Священник начал рассказывать истории о неопределенности этой жизни и возмездии в жизни грядущей. Гэндзи с ужасом думал о том, насколько тяжелы его собственные грехи. Неприятно было думать, что они будут лежать на его совести до конца нынешней жизни. Но ведь была еще и будущая жизнь. Каких ужасных наказаний ему предстояло ожидать! И все это время, пока священник говорил, Гэндзи думал о своем собственном злодеянии. Как хорошо было бы стать отшельником и жить в каком-нибудь таком месте!. Но тут же его мысли вернулись к прекрасному лицу, которое он видел днем, и, желая узнать о ней побольше, он спросил: «Кто живет с вами здесь?»24
При содействии автора первая жена Гэндзи умирает при родах, и он получает свободу, чтобы отдать первое место в своем доме новой принцессе, Мурасаки.*
Может быть, совершенство перевода дает этой книге постороннее преимущество перед другими японскими шедеврами, переведенными на английский; возможно, мистер Уэйли, как и Фицджеральд, усовершенствовал свой оригинал.
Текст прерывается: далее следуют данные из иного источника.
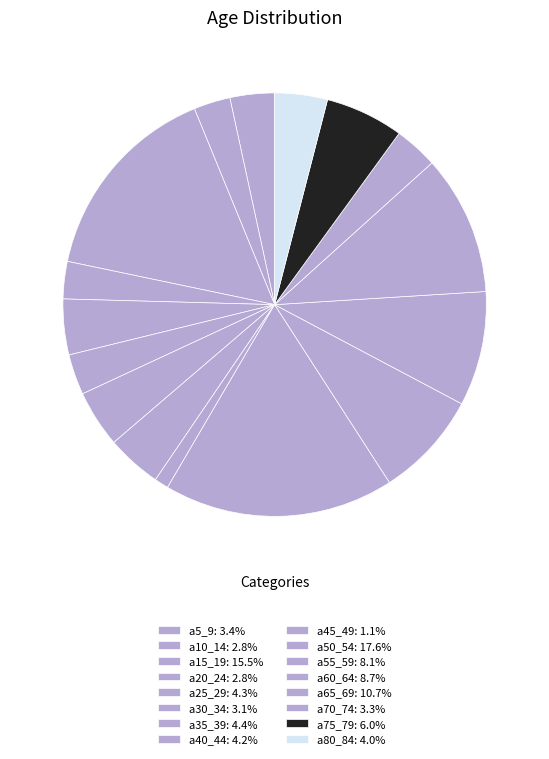

Is there a majority slice in this chart?

No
Если по случаю мы сможем забыть о собственном моральном кодексе и прислушаться к тому, который позволяет мужчинам и женщинам, как сказал Вордсворт о тех, кто в «Вильгельме Мейстере», «спариваться, как мухи в воздухе», мы получим от этой «Повести о Гэндзи» самый привлекательный взгляд на красоты, скрытые в японской литературе. Мурасаки пишет с естественностью и легкостью, которые вскоре превращают ее страницы в очаровательные сплетни культурной подруги. Мужчины и женщины, и прежде всего дети, проносящиеся по ее неторопливым страницам, вкрадчиво реальны; а мир, который она описывает, хотя и ограничивается по большей части императорскими дворцами и дворцовыми домами, имеет все краски реально прожитой или увиденной жизни.* Это аристократическая жизнь, не слишком озабоченная ценой хлеба и любви; но в рамках этого ограничения она описана без сенсационного обращения к исключительным персонажам или событиям. Как, например, госпожа Мурасаки заставляет Ума-но Ками сказать о некоторых художниках-реалистах:
Обычные холмы и реки, такие, какие они есть, дома, которые можно увидеть повсюду, со всей их настоящей красотой гармонии и формы — спокойно нарисовать такие сцены, как эта, или показать, что скрывается за интимной живой изгородью, скрытой от мира, и густыми деревьями на каком-нибудь негероическом холме, и все это с подобающим вниманием к композиции, пропорциям и жизни — такие работы требуют высочайшего мастерства, и должны ввергнуть обычного ремесленника в тысячу ошибок.26
Ни один более поздний японский роман не достиг совершенства «Гэндзи» и не оказал столь глубокого влияния на литературное развитие языка.27 В XVIII веке художественная литература достигла очередного зенита, и различным романистам удалось превзойти госпожу Мурасаки по длине своих рассказов или по свободе порнографии.28 В 1791 году Санто Киоден опубликовал «Книгу назидательных историй», но она оказалась настолько неэффективной, что власти, в соответствии с законом о запрете непристойностей, приговорили его к пятидесяти дням заточения в наручниках в собственном доме. Санто торговал табачными кисетами и шарлатанскими лекарствами; он женился на блуднице, а свою первую известность приобрел благодаря книге о публичных домах Токио. Постепенно он исправил нравы своего пера, но не смог отучить публику покупать его книги в огромных количествах. Воодушевленный, он нарушил все прецеденты в истории японской беллетристики, потребовав оплаты от тех, кто публиковал его произведения; его предшественники, похоже, довольствовались приглашением на обед. Большинство беллетристов были бедными богемцами, которых народ причислял к низшим слоям общества вместе с актерами.29 Менее сенсационными и более умело написанными, чем у Киодена, были романы Кёкутэя Бакина (1767–1848), который, подобно Скотту и Дюма, превращал историю в яркий роман. Он так полюбился своим читателям, что они размотали одну его историю на сто томов. Хокусай иллюстрировал некоторые из романов Бакина, пока они, будучи гениями, не поссорились и не разошлись.